Sure you make sacrifices in a relationship. He wanted to go to the concert and your sacrificed by staying at home. Nothing wrong with that as long as he is someone you can trust. Next time you can go out with friends without him. If for some reason he won't have it then you have a right to expect him not to go out with his friends.


----------



## waiwera (Sep 8, 2009)

It was his *favorite* band!! 
I would say it's YOU that needs to learn to compromise.

As your partner my concern would be if you make such a big deal out of such a small issue/a concert.... how will you ever cope with any BIG deals or problems. 

You're the one in the wrong and you over reacted... IMO.


----------



## ScarletBegonias (Jun 26, 2012)

I think he should be angry at you for not attending with him.It's his favorite band and something he obviously enjoys...why wouldn't you want to be part of that? It may even grow on you and you can turn it into something that can be done together in the future.

It wouldn't even cross my mind to tell my husband he couldn't go see his favorite band provided he had the tickets and made the plans ahead of time just bc I didn't make plans for myself and didn't want to be alone.


----------



## EleGirl (Dec 3, 2011)

Mistress, are you going to come back an talk to us so we can get more info on your situation and thus be of more help.


----------



## Hopeless318 (Oct 7, 2013)

I'm as curious as the others. This may have been a poor example of how you feel he is not willing to sacrifice. My husband is unwilling to do things that he doesn't want to do for me. I should have seen this as a problem 20+ yrs ago when he "didn't feel like" coming to my baptism, I mean who does that??? He refuses to sacrifice his wants and needs even for his children,(other than that he's a great father) though he has found ways to justify his behavior. He doesn't even realize he's doing this and when I point it out I'm over reacting. Please don't run away because you feel some aren't sympathetic.
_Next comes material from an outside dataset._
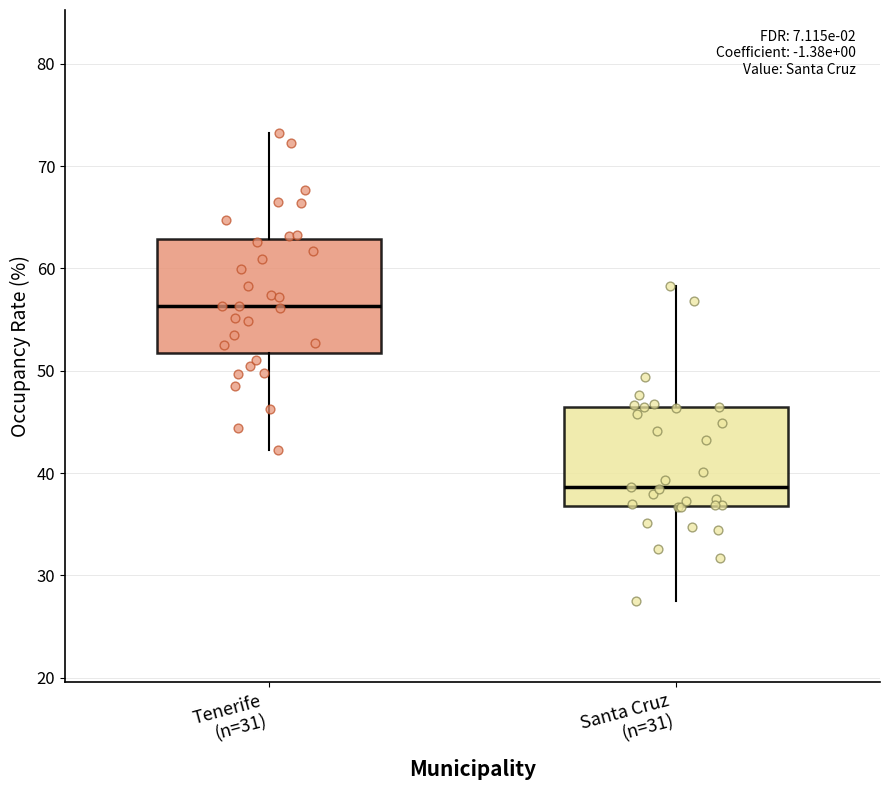

Reading left to right, read every box against the y-axis: the position of its median line, the range the box covers, and the ends of its whiskers. The values are not printed on the chart, so give them approximately, as read against the axis.

Tenerife (n=31): median 56, box 52 to 63, whiskers 42 to 73
Santa Cruz (n=31): median 39, box 37 to 46, whiskers 28 to 58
I'll hear what you have to say.


----------



## Boottothehead (Sep 3, 2013)

Were you invited to go to this concert and said no? Then find something to do so you aren't alone. Relationships don't require sacrifice, but they do require compromise. And communication. If you feel like you are bending more than he is, then tell him openly; don't play games by trying to take something away from him so he can have hurt feelings too.


----------



## jen53 (Apr 26, 2013)

you can't stop your partner from doing things on their own, especially if you don't want to join them - soon this becomes smothering, if you wanted to go to a concert etc you liked and your partner didn't want to go he would in return tell you not to go - it would soon turn into a revenge denial thing- and you will both feel resentful of each other, its not so much sacrifices need to be made, rather compromises, long term no one can give up their individuality to become a permanent couple joined at the hips


----------



## Pault (Aug 15, 2012)

Did he ask you to go with him? If he did you had an option to be together,
Was this concert booked before you both settled into a more serious relationship? If it was then it is unreasonable for you to ask him to forego something he arranged 10 moths prior.

Is it bothering you who he went with rather than his going to this concert? 
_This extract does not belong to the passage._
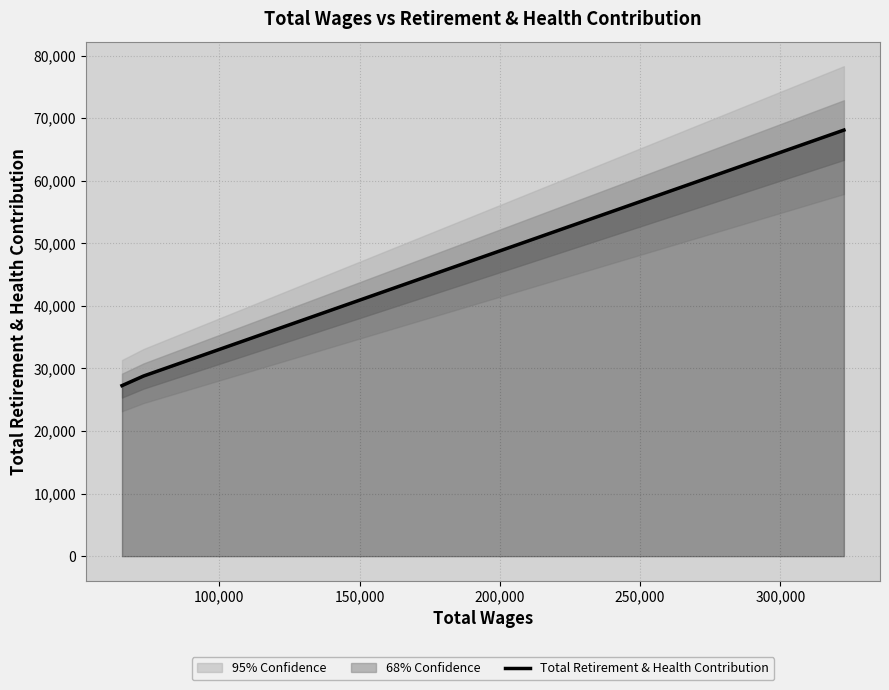

What is the difference between the maximum and minimum values?

40844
Could you not have had a night out with your friends on the same night?

By providing us with this one issue it has as you see made it look like youve reacted with some immaturity and selfishness. If he makes these nights out a regular event and excludes you then we need to know the circumstances so we can at least try to draw some conclusions and respond in a more appropriate manner.


----------



## James C (Sep 6, 2013)

Whats flawed in this is that his FAVORITE band was in town and you didn't go out and surprise him with the best tickets you could afford.

This hits home because my wife has moved mountains to surprise me with tickets to events she knew I wanted to go to but knew I wouldn't buy them. Networking, getting and accompanying me to concerts she wasn't into overnight at a casino and such. There have been many instances on both of our parts to do things we didn't want solely because we knew how much it meant to the other. 

I know you are only dating ten months but if neither of you take pleasure in making each other happy then you are not right for each other. If you are with someone who's only concern is their own happiness, get out and if you're only concerned about your own happiness, just get a F buddy.


----------



## Vega (Jan 8, 2013)

jen53 said:


> , long term no one can give up their individuality _to become a permanent couple joined at the hips_


Ha! This is exactly what my ex-husband told me he wanted. He wanted us to be "permanently attached at the hip".

Did I mention that he's my _*EX*_-husband?!

Vega


----------



## Coffee Amore (Dec 15, 2011)

This is one of those threads where we the posters will ask so many questions. The thread will keep going, but the original poster won't come back to shed light on the situation or answer any of the questions asked. I say this is a hit and run poster...


----------



## jennyh80 (Oct 14, 2013)

I think you scared her away with the tone of your replies.


----------